What you are asked to do - List every line below that contains the string "oyun", copying each one in full.

Segment Start: Data for review

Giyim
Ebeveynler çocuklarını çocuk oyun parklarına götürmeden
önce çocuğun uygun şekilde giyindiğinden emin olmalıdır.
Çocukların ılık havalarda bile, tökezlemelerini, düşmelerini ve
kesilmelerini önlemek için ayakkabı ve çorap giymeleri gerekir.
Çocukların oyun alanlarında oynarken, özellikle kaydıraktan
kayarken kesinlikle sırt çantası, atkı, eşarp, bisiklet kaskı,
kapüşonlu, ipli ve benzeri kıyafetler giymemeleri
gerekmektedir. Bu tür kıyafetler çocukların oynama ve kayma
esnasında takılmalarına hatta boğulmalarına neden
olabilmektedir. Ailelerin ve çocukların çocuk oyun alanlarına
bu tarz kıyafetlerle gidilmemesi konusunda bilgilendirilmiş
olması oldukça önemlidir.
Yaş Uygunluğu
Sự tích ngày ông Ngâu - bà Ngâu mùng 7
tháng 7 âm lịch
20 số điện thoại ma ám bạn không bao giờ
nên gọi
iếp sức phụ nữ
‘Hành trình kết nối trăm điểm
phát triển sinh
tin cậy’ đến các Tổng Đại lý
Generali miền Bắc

Segment End: Data for review

Exercise result -
Ebeveynler çocuklarını çocuk oyun parklarına götürmeden
Çocukların oyun alanlarında oynarken, özellikle kaydıraktan
olabilmektedir. Ailelerin ve çocukların çocuk oyun alanlarına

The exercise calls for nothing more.